Exercise - Set down, exactly as written, the lines from the line holding "text_box [1240, 283, 1954, 471]" to the end of the data, inclusive, skipping any pictures.

_ _ _ _

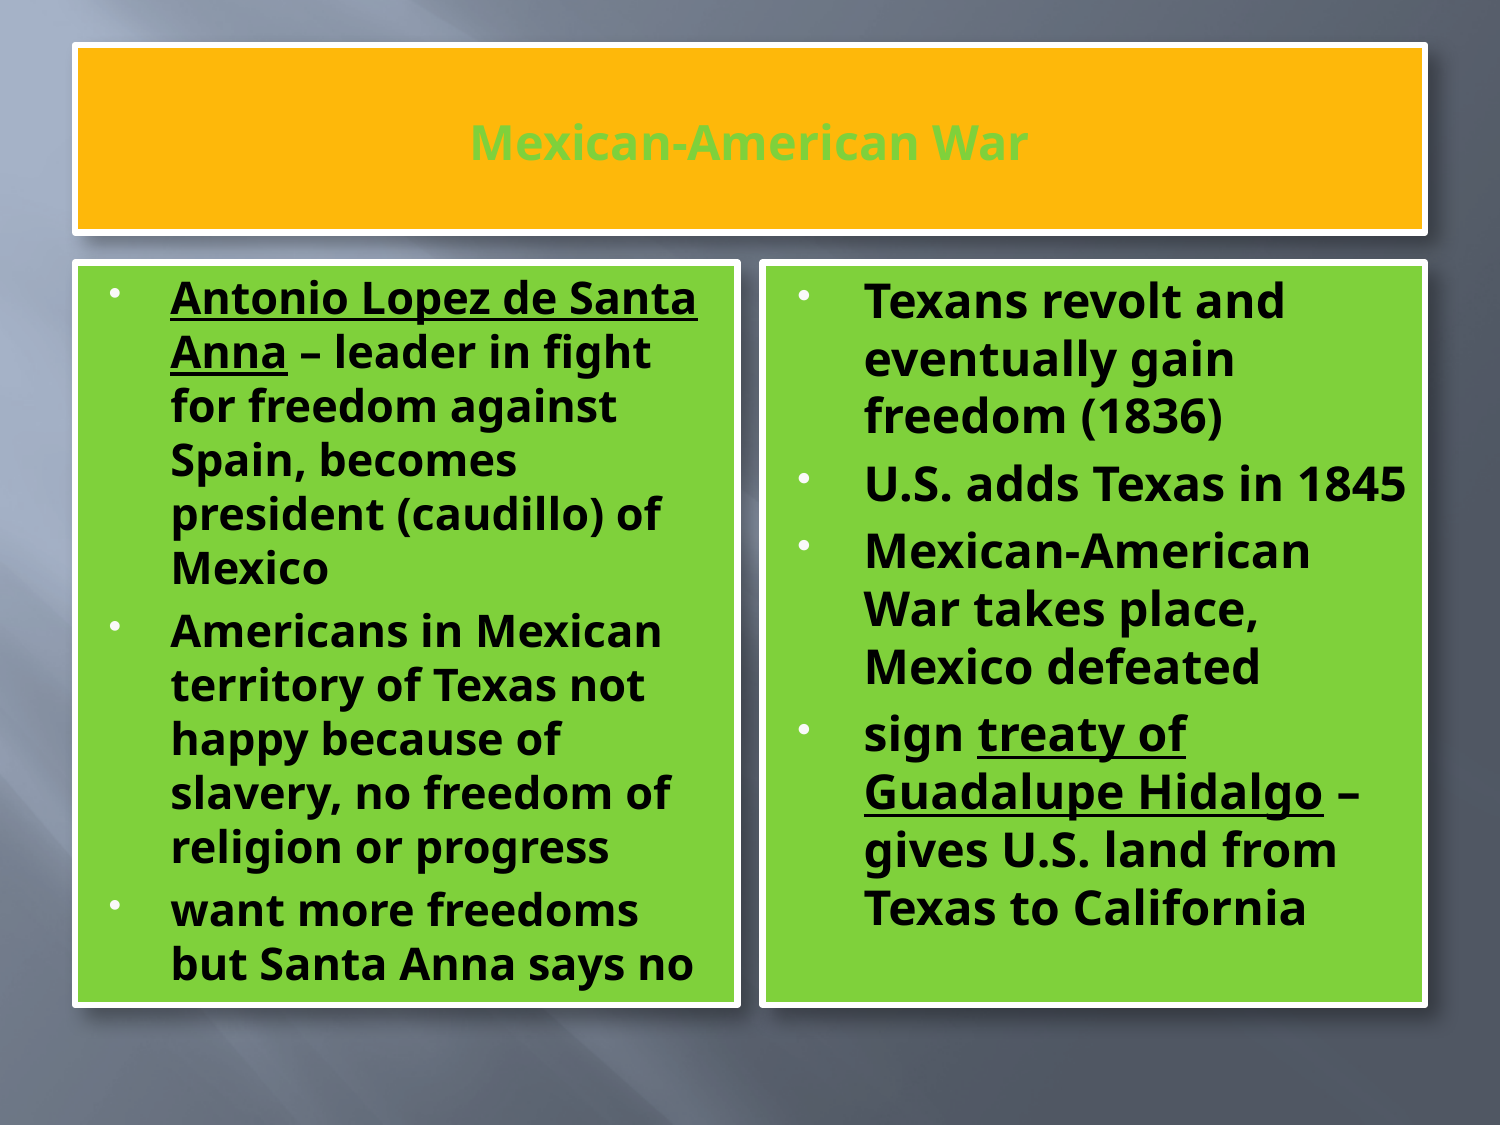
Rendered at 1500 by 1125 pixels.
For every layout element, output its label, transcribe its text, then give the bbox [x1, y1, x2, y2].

list Texans revolt and eventually gain freedom (1836) U.S. adds Texas in 1845 Mexican-American War takes place, Mexico defeated sign treaty of Guadalupe Hidalgo – gives U.S. land from Texas to California [759, 259, 1428, 1008]
title Mexican-American War [72, 42, 1428, 236]
list Antonio Lopez de Santa Anna – leader in fight for freedom against Spain, becomes president (caudillo) of Mexico Americans in Mexican territory of Texas not happy because of slavery, no freedom of religion or progress want more freedoms but Santa Anna says no [72, 259, 741, 1008]
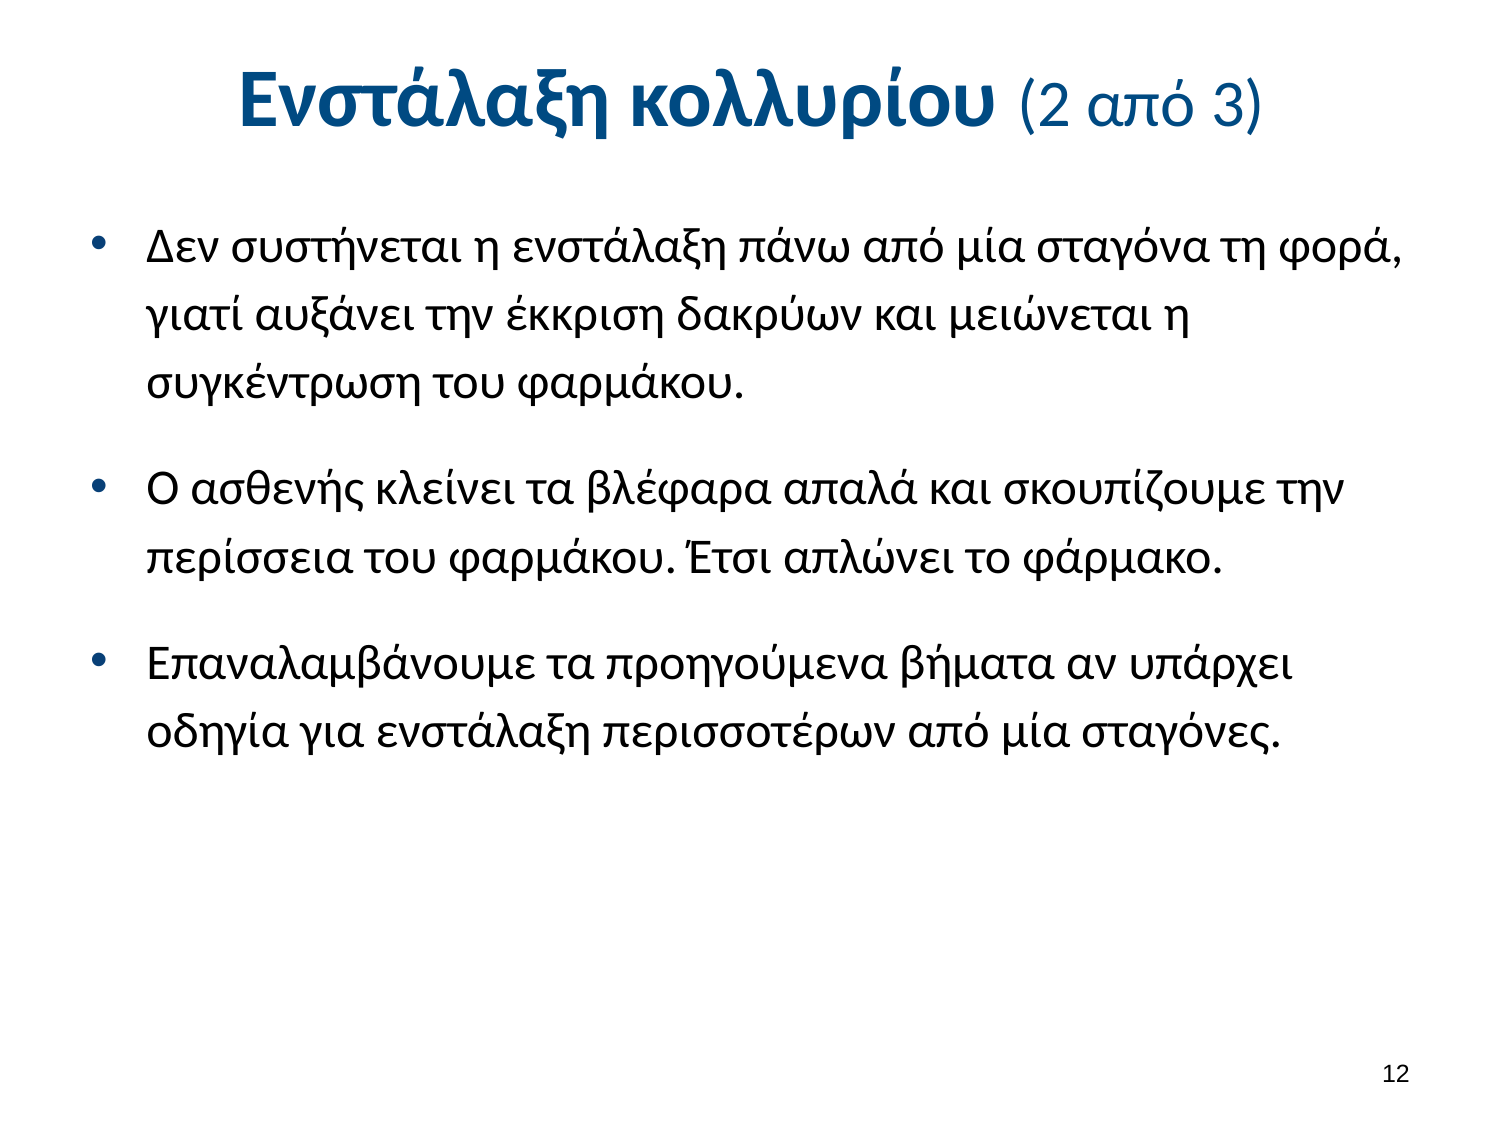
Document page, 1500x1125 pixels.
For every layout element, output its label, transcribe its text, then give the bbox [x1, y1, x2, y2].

slide_number 11 [1074, 1042, 1425, 1103]
list Δεν συστήνεται η ενστάλαξη πάνω από μία σταγόνα τη φορά, γιατί αυξάνει την έκκριση δακρύων και μειώνεται η συγκέντρωση του φαρμάκου. Ο ασθενής κλείνει τα βλέφαρα απαλά και σκουπίζουμε την περίσσεια του φαρμάκου. Έτσι απλώνει το φάρμακο. Επαναλαμβάνουμε τα προηγούμενα βήματα αν υπάρχει οδηγία για ενστάλαξη περισσοτέρων από μία σταγόνες. [75, 196, 1425, 1024]
title Ενστάλαξη κολλυρίου (2 από 3) [76, 19, 1427, 169]
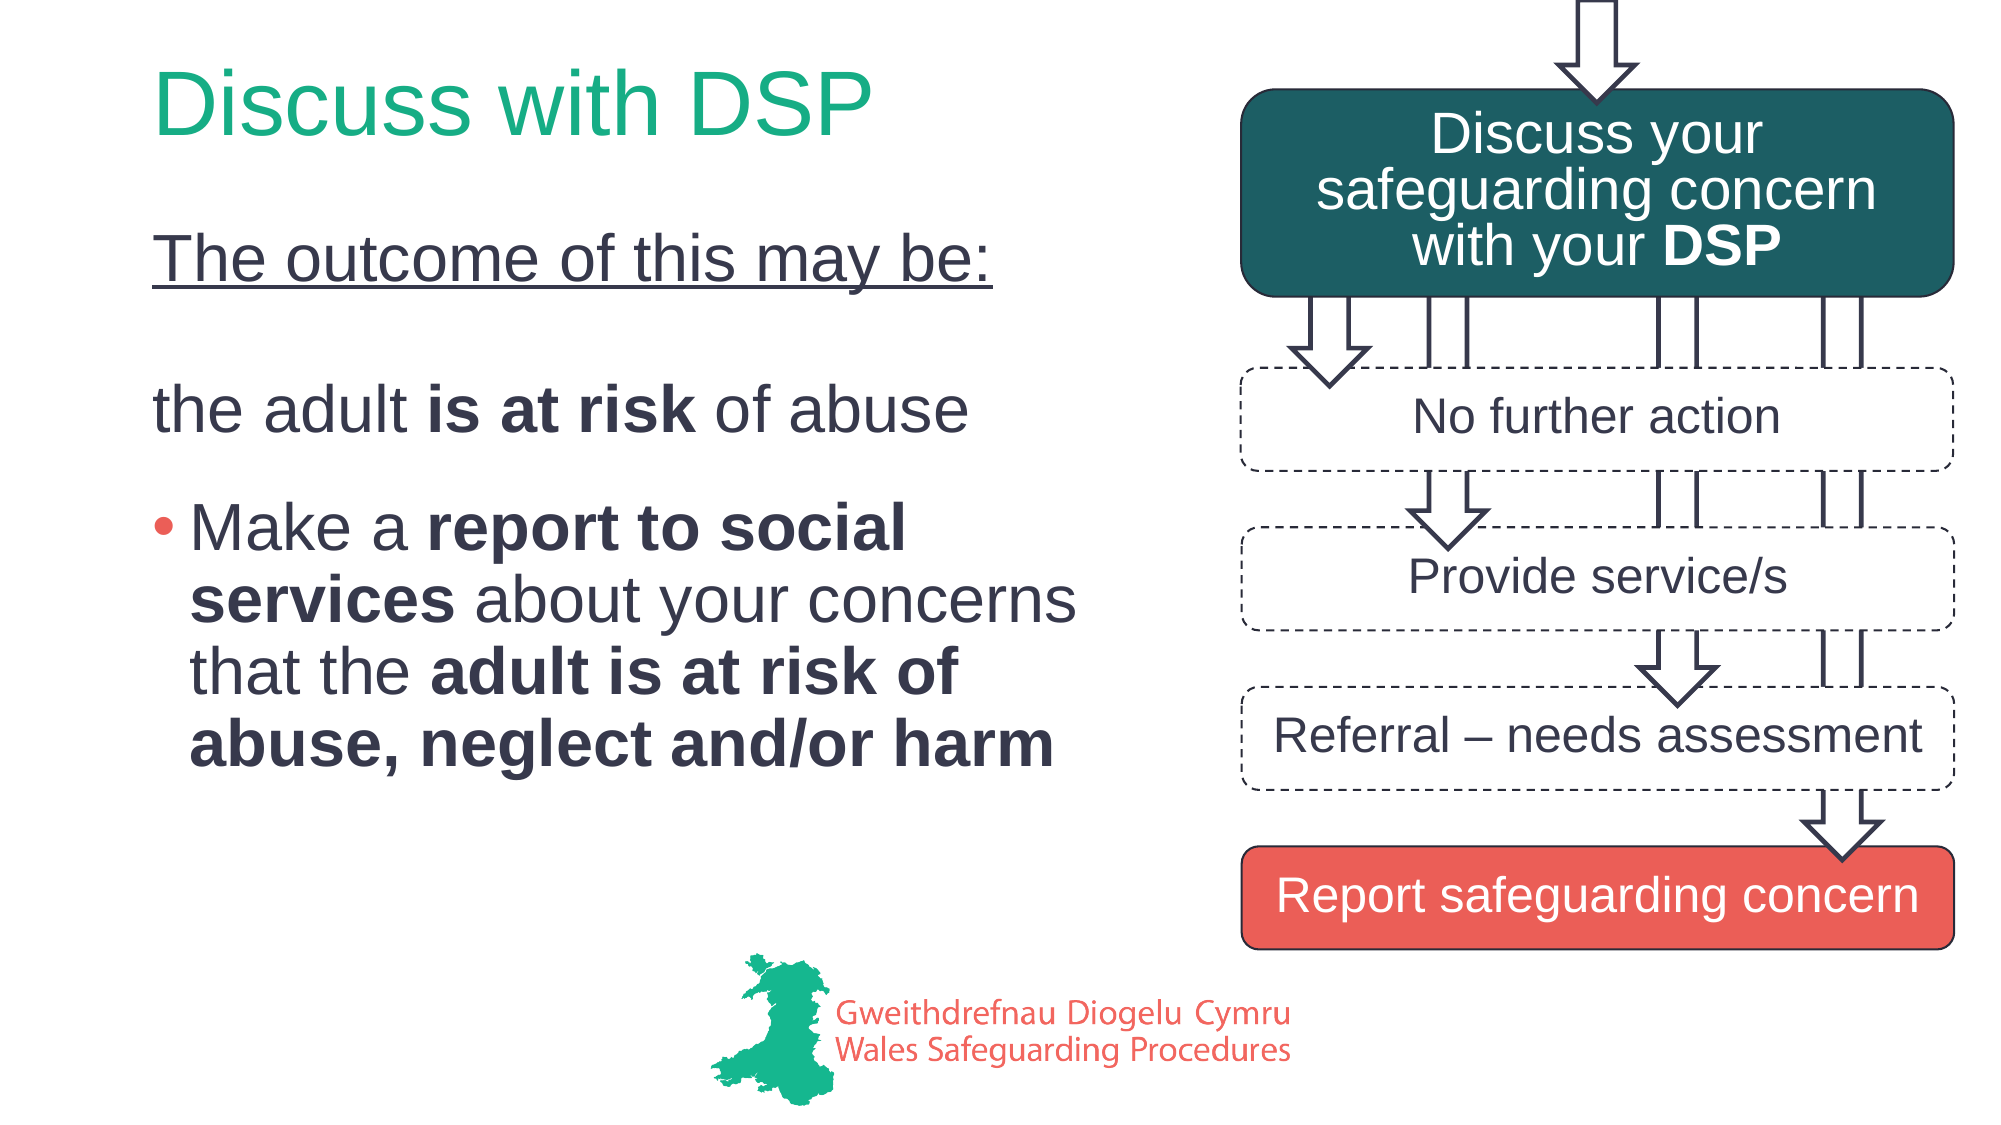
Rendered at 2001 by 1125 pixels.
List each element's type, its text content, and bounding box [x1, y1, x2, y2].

title Discuss with DSP [137, 59, 1196, 152]
list the adult is at risk of abuse Make a report to social services about your concerns that the adult is at risk of abuse, neglect and/or harm [137, 367, 1167, 991]
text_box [1241, 790, 1955, 950]
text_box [1241, 631, 1955, 790]
picture [710, 953, 1290, 1106]
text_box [1240, 283, 1954, 471]
text_box The outcome of this may be: [137, 216, 1167, 300]
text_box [1241, 275, 1955, 631]
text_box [1241, 0, 1954, 297]
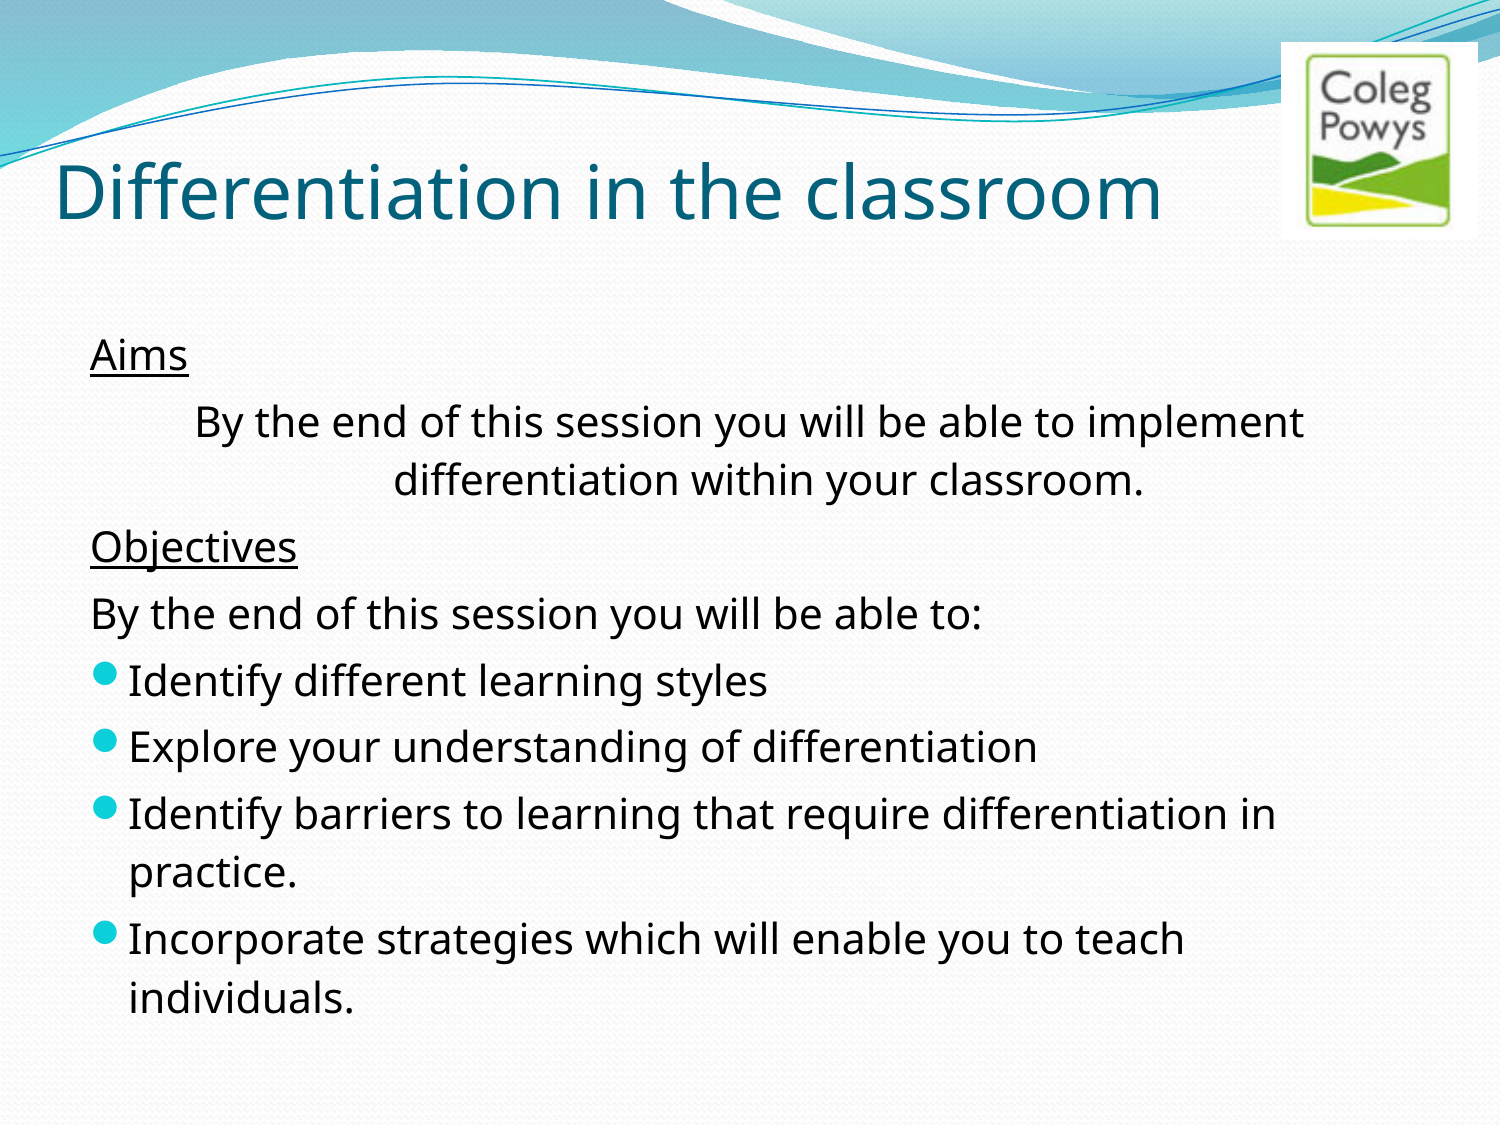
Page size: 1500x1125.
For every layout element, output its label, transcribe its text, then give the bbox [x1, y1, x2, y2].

list Aims By the end of this session you will be able to implement differentiation within your classroom. Objectives By the end of this session you will be able to: Identify different learning styles Explore your understanding of differentiation Identify barriers to learning that require differentiation in practice. Incorporate strategies which will enable you to teach individuals. [75, 317, 1425, 1038]
title Differentiation in the classroom [53, 54, 1275, 243]
picture [1281, 42, 1479, 240]
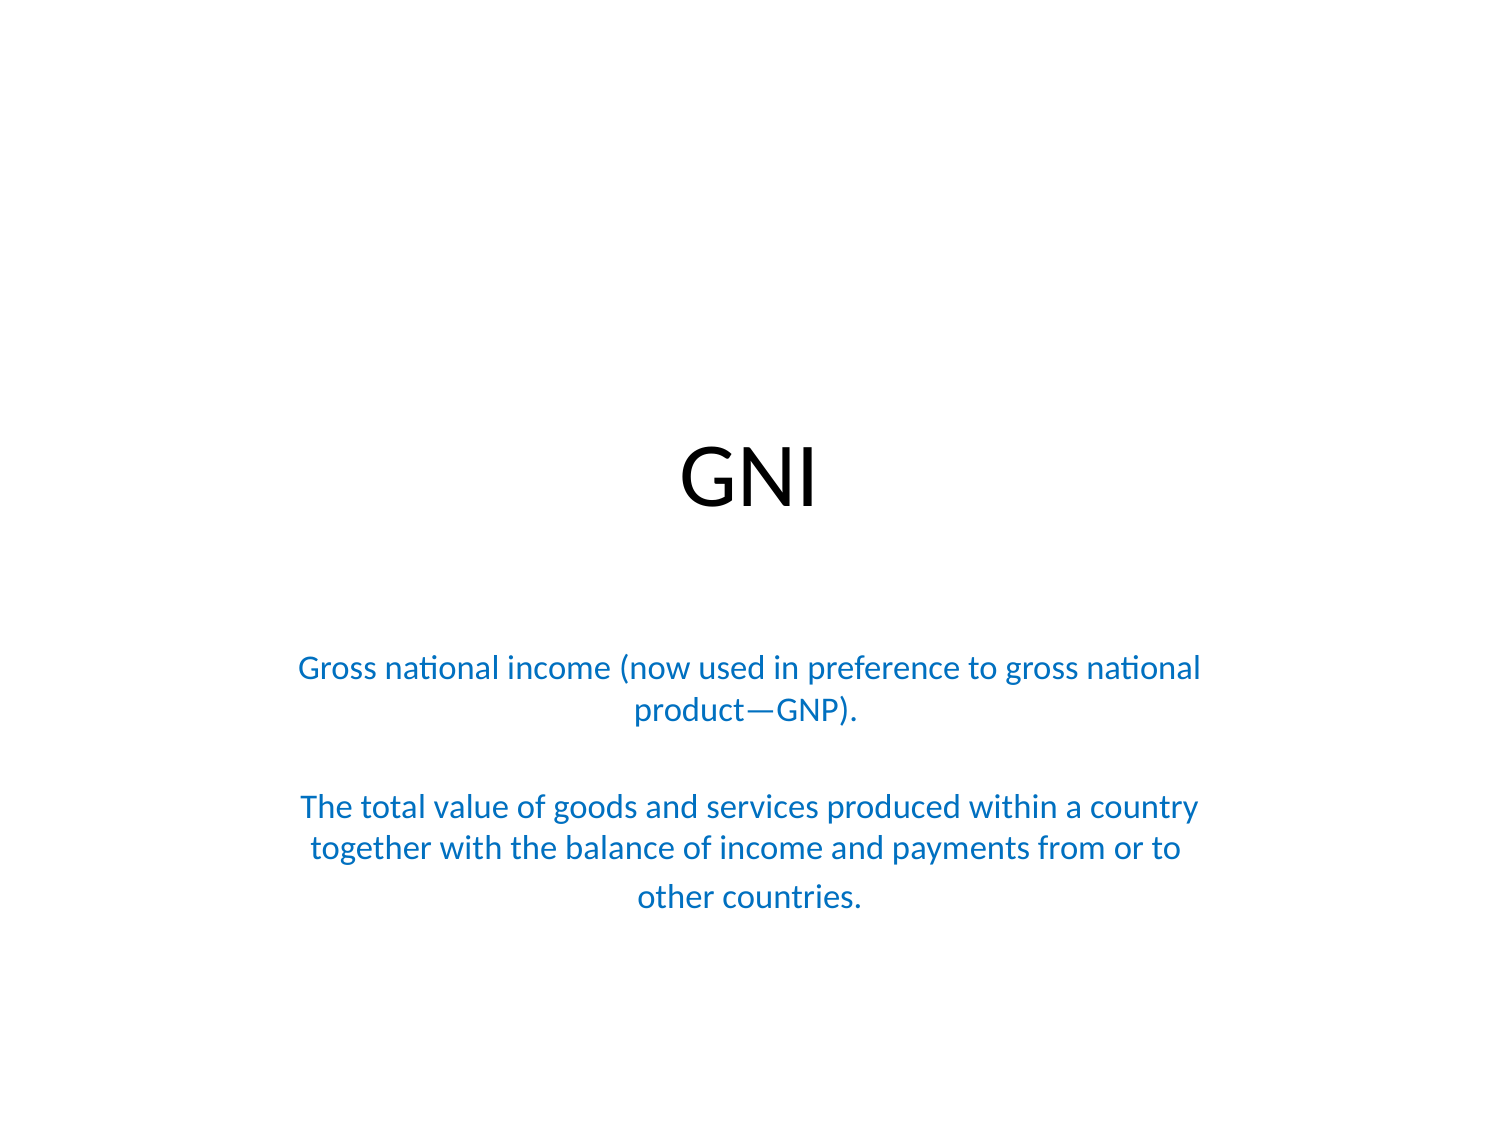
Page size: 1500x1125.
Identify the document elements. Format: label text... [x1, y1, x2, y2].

_ _ _ _

Answer below -
text_box [1240, 283, 1954, 471]
text_box The outcome of this may be: [137, 216, 1167, 300]
text_box [1241, 275, 1955, 631]
text_box [1241, 0, 1954, 297]
Page size: 1500x1125.
For every layout element, output its label, transcribe its text, then give the bbox [x1, y1, x2, y2].

list Aims By the end of this session you will be able to implement differentiation within your classroom. Objectives By the end of this session you will be able to: Identify different learning styles Explore your understanding of differentiation Identify barriers to learning that require differentiation in practice. Incorporate strategies which will enable you to teach individuals. [75, 317, 1425, 1038]
title Differentiation in the classroom [53, 54, 1275, 243]
picture [1281, 42, 1479, 240]
Page size: 1500x1125.
Identify the document elements. Format: label text... [x1, y1, x2, y2].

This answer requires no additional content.